Se pose cependant une petite question : en se présentant comme athéorique, le projet du DSM n’est-il pas une mystification typique de l’époque moderne ? Certes, son système de classification s’est mondialement diffusé, c’est son mérite. Il permet l’intercompréhension des chercheurs et des praticiens, et, ce qui n’est pas rien, la comparabilité des résultats. Mais exclure toute réflexion sur les causes des maladies et sur l’irréductible singularité des sujets ne suffit pas à éviter tout parti pris idéologique. Si au moins la langue du DSM était vraiment objective. Mais, à bien regarder, ce n’est pas le cas. Un même patient, suivant l’examinateur et le moment auquel il est observé, peut recevoir des diagnostics différents. De nombreux critères diagnostiques dépendent du contexte social. Malgré ce que prétendent les experts du DSM, ils restent essentiellement subjectifs.

Aucun langage ne peut servir à communiquer sans se lier à une dimension symbolique. L’humain s’exprime sans cesse au travers d’équivoques, d’ambiguïtés, de détours par l’imaginaire. Or, le DSM est le projet d’un langage absolument formalisé, univoque, clair, sans doutes. Mais ce langage n’est en réalité qu’un artefact. En imitant l’esprit de la rationalité technique, il tend à fabriquer de la maladie.

Comment comprendre que la communauté psychiatrique, sensible à l’importance de l’altérité, ait pu laisser un petit groupe de psychiatres américains imposer un modèle aussi hégémonique ? Pourquoi les psychiatres n’exigent-ils pas que le DSM soit un chantier mondial, mené par une équipe ouverte, soumis à une incessante critique, modifiable en tout temps selon le nouveau savoir – comme n’importe quel savoir scientifique, d’ailleurs ?
Cette fois-ci, c’est vrai, l’APA a voulu qu’une vaste consultation sur internet précède la publication du nouveau DMS, le V, prévue pour 2012. Mais ensuite, comme pour mieux con trôler sa portée idéologique, le DSM-V ne sera disponible que sous forme de livre.
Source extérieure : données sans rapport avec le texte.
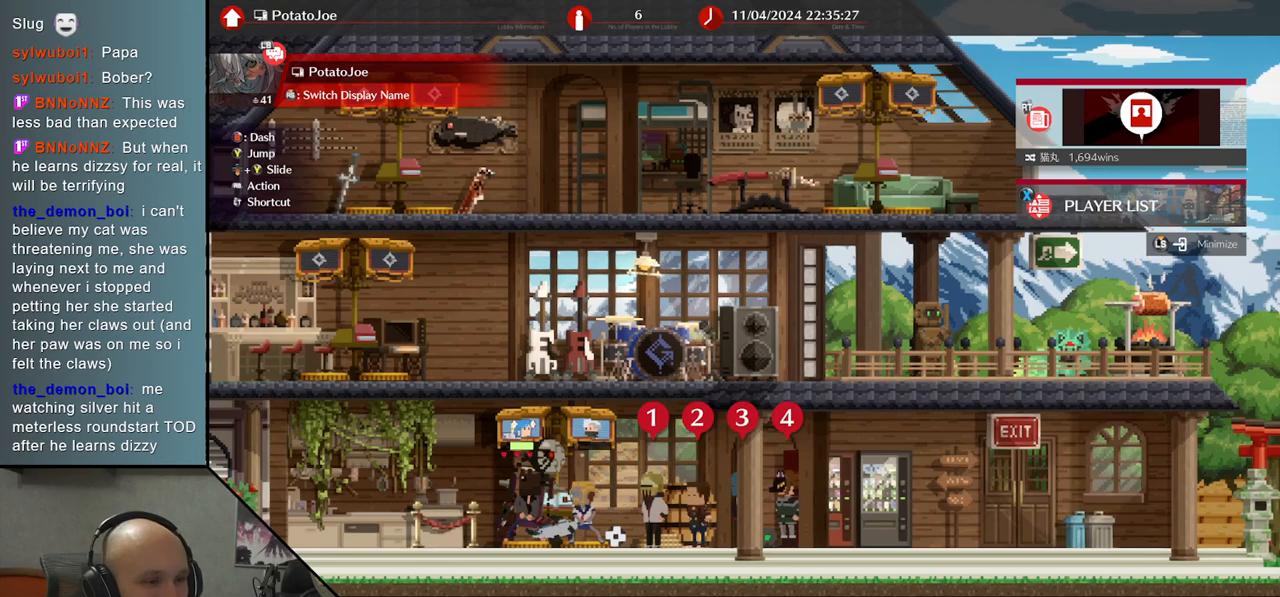
Gameplay with a controller (arcade stick); each line is a JSON object with the inputs held at the frame after it. "events" lists button and stick changes between this image and that frame as [ms after this image, input, new state], when the widget could be followed in between. Not read: L3 R3 other_buttons.
{"buttons": [], "left_stick": "center", "events": [[400, "CIRCLE", "down"], [500, "CIRCLE", "up"]]}
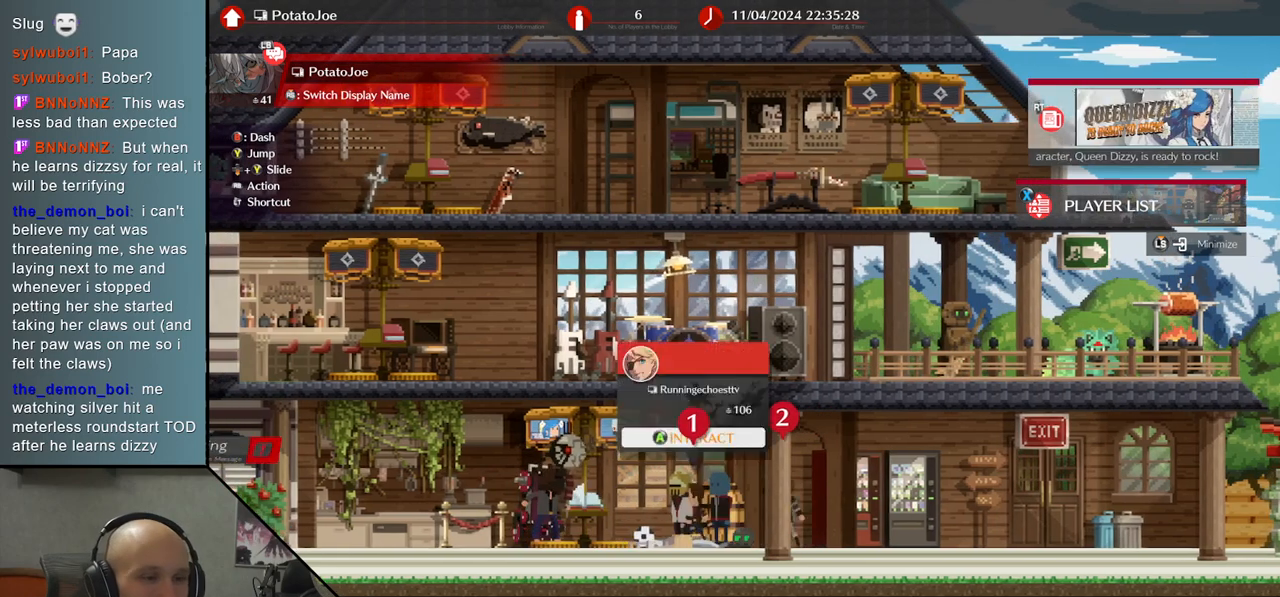
{"buttons": [], "left_stick": "center", "events": []}
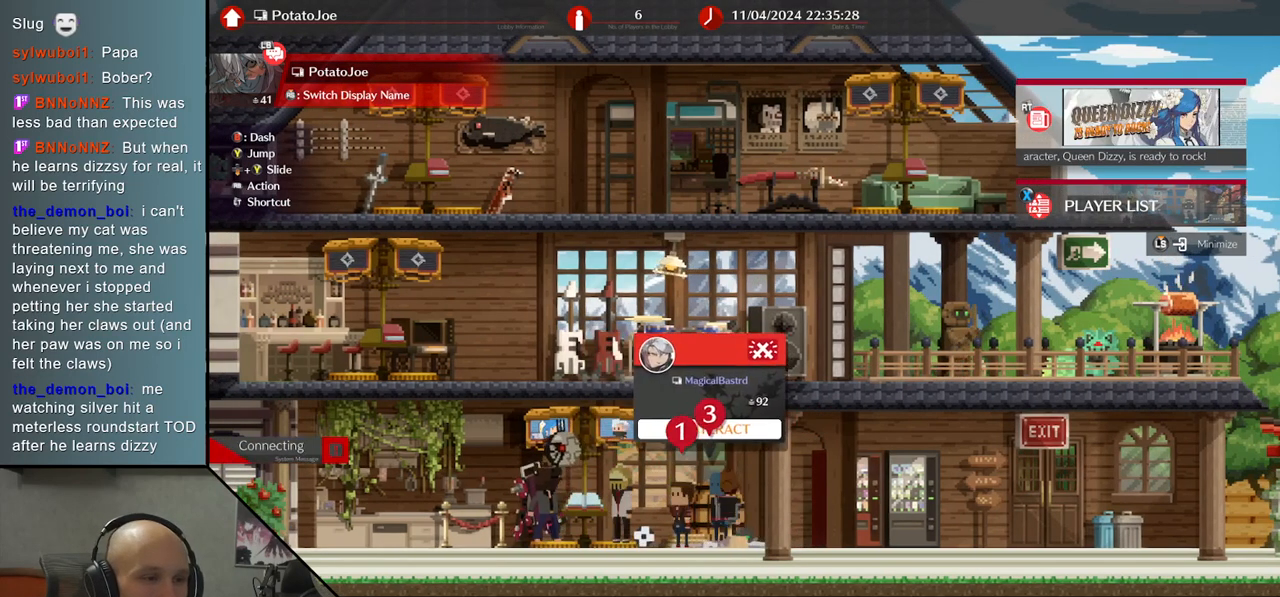
{"buttons": [], "left_stick": "center", "events": []}
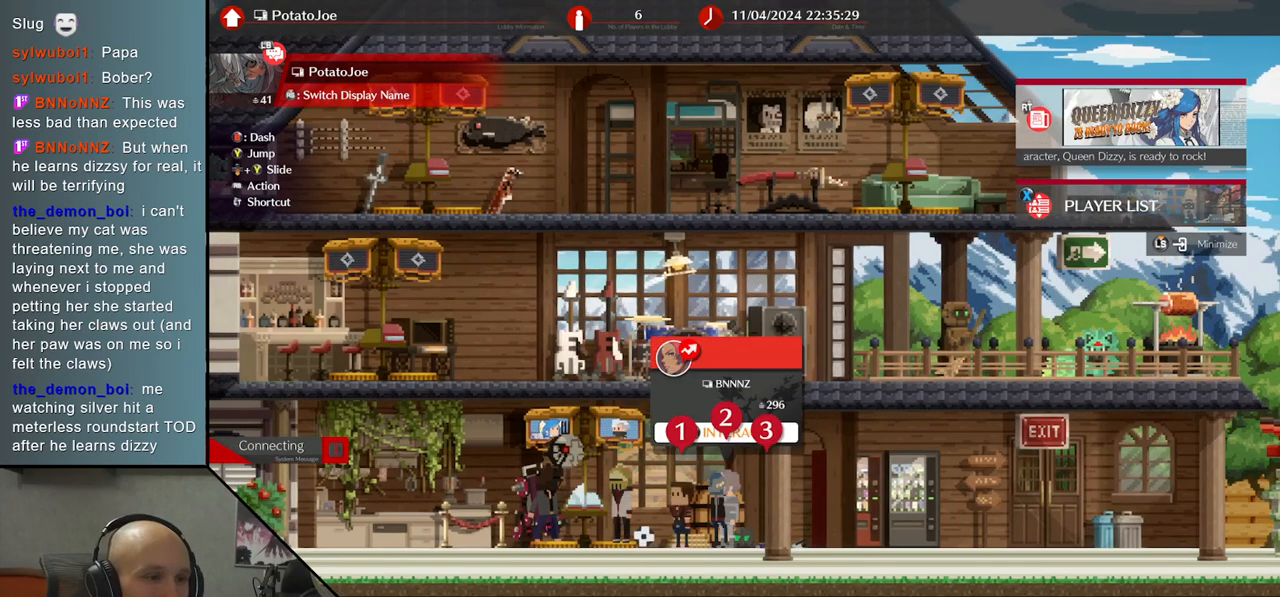
{"buttons": [], "left_stick": "center", "events": []}
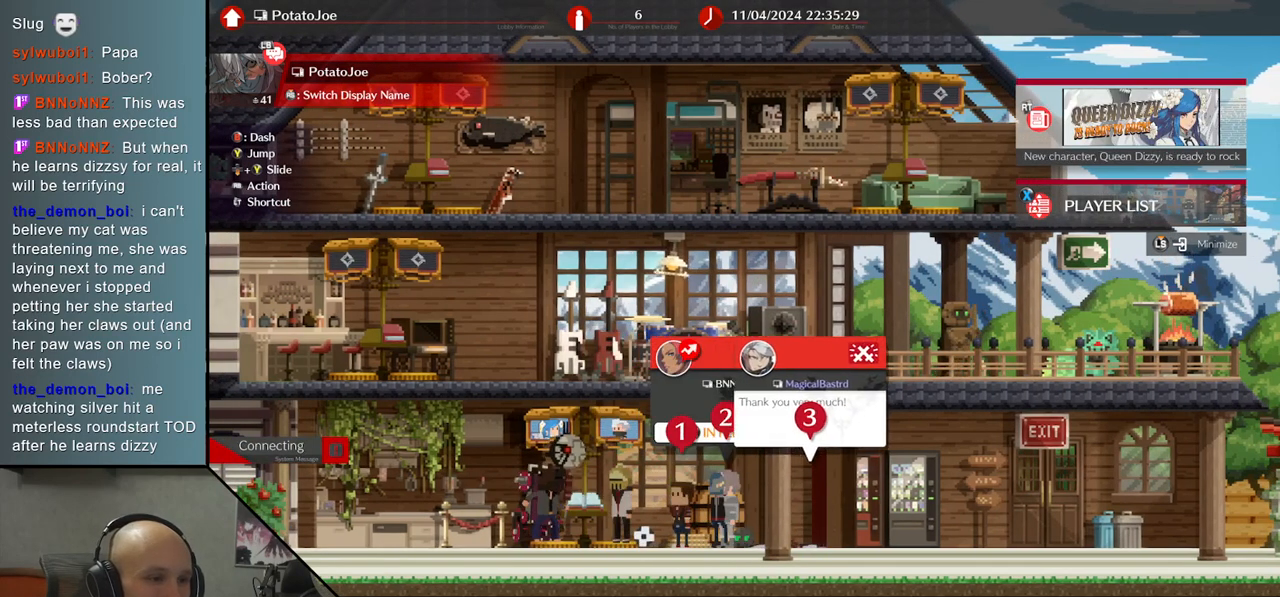
{"buttons": [], "left_stick": "center", "events": [[117, "left_stick", "up-left"], [167, "left_stick", "up"], [367, "left_stick", "center"]]}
Notre société ne peut fonctionner qu’en remettant en cause le normal, en interrogeant sans cesse ses limites. Mais avec grande prudence. Le grave, ce serait un monde normalisé par la psychiatrie, où la moindre impulsion créatrice, la plus petite transgression, le début même de l’originalité, l’acte ou le comportement humain un tant soit peu impertinent, se trouverait catalogué comme anormal, nuisible et à la fin dangereux.

Autre question de fond : pour quelle raison le DSM a-t-il décidé de ne s’intéresser qu’aux patients ? Prenez la dépression. Comment séparer, dans le jeu de ses causes, une société qui exige que chacun «performe» sa vie et des individus qui n’arrivent plus à suivre cette injonction ? Ne faudrait-il pas, en parallèle de celle des individus, lancer une entreprise de classification des troubles de la société ?En lisant le projet de DSM-V, on visite des déviances fascinantes, on se promène dans des vices qui sont comme les ombres des multiples ressources du psychisme humain – vices qui prennent d’étranges noms, parfois sous l’effet de traductions hasardeuses. On découvre des comportements tellement bizarres qu’ils nous apparaissent sortis de séries policières télévisées ou, plus souvent, si banals que tout le monde semble en souffrir. Superbe œuvre, en réalité, que cette cathédrale de classification à la gloire d’une époque qui a peur de la déviance.
Mais n’oublions pas. Du sujet humain, on ne sait pas grand-chose, mais ce qu’on sait de plus sûr, c’est qu’il dépasse sans cesse ses propres tentatives de se limiter, de se catégoriser, autrement dit de se comprendre.